24/06/2016 03:17 BST | Updated 23/06/2017 06:12 BST

Initiatives to Tackle Loneliness

Loneliness has a severe impact on an older person's quality of life and leads to illnesses such as depression and a deterioration of cognitive ability. It is said that loneliness and isolation have a greater effect on mortality than other risk factors such as obesity, and are just as bad for your health as smoking.


Figures from Age UK have previously revealed that more than two million people in England over the age of 75 live alone, and more than a million older people go for over a month without speaking to a friend, neighbour or family member.

The Campaign to End Loneliness - a fantastic national initiative - aims to reduce loneliness in older age by creating the right policy and funding conditions for groups and individuals working to tackle this issue.

But what can care sector professionals do to address this silent crisis?

While loneliness and isolation are not one and the same, tackling physical isolation - through initiatives such as befriending schemes - has proven to be one of the most effective ways of combating loneliness; with initiatives that promote intergenerational contact having the largest positive effect.

Whether you work in or regularly visit a care home, or care for an older person in their own home, the opportunities available for the care sector to take action on loneliness are increasing as more and more people are finding initiatives which complement their interests.

Below are examples of a few schemes that have been a success, which we hope will inspire you in your attempts to tackle loneliness for those in your care.

Cooking Clubs: Both younger and older people can benefit from intergenerational cooking classes, with the opportunity to share new recipes on a frequent basis. It is a great way to learn new skills, try new foods and make lasting friendships.
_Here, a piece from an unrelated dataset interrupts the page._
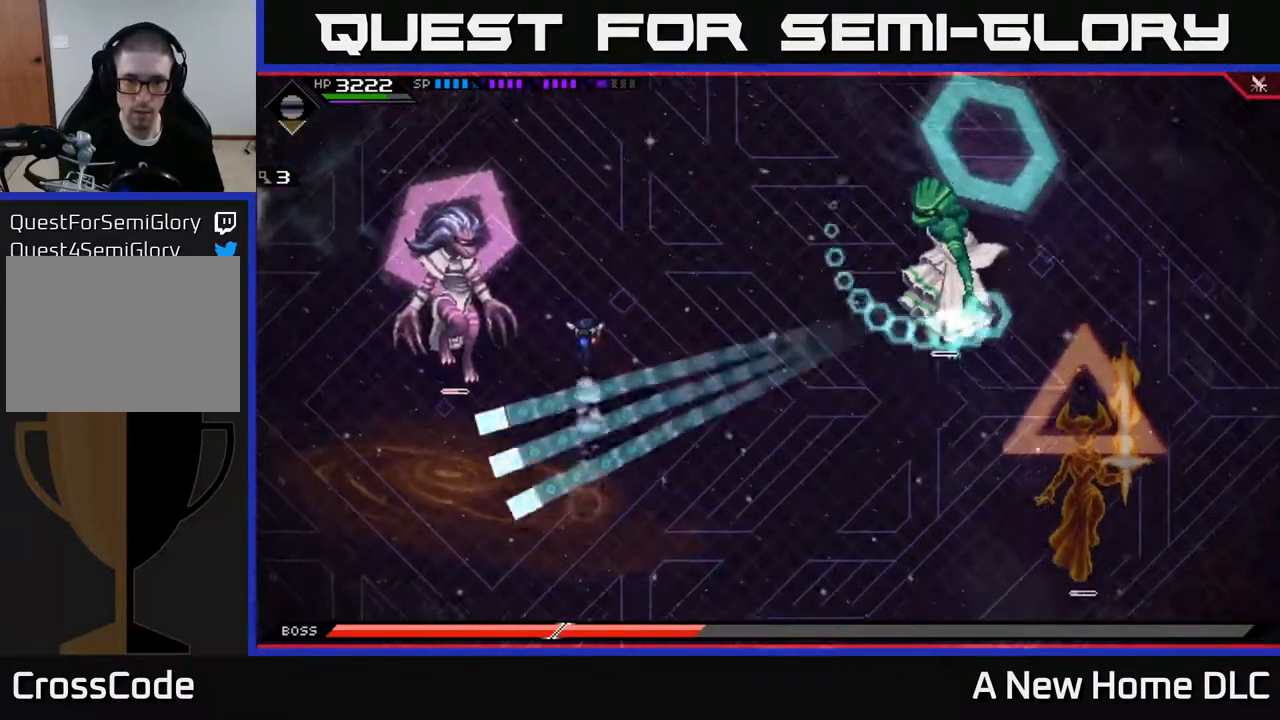
{"buttons": [], "left_stick": "down-right", "right_stick": "center", "events": [[167, "left_stick", "down-right"], [317, "L1", "down"], [467, "L1", "up"]]}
Pet Therapy Programmes: These initiatives enable volunteers to take their pets, or pets from local shelters, to homes to interact with older residents. This has proven particularly effective for those living with dementia.

Dance Classes: Volunteers who are interested in dance can run light exercise and dance classes with older people. People who have run dance classes aimed at older people in the past have gone on to showcase their dances at local arts festivals. It has been proven to boost the confidence of older people, as well as providing a creative outlet for those running the programmes.

Teach an older person how to use a computer: This initiative has an important impact beyond simple interaction as it builds confidence through learning new skills and opens up new possibilities for communication through the web.

The home sharing initiative: For older people who receive care at home, this is a new trend which aims to tackle two social problems; the lack of affordable housing and loneliness amongst older people. Online services are available to match young people who can't afford housing, with older people who have spare rooms. The young person promises 10 hours of companionship and help around the house during the week.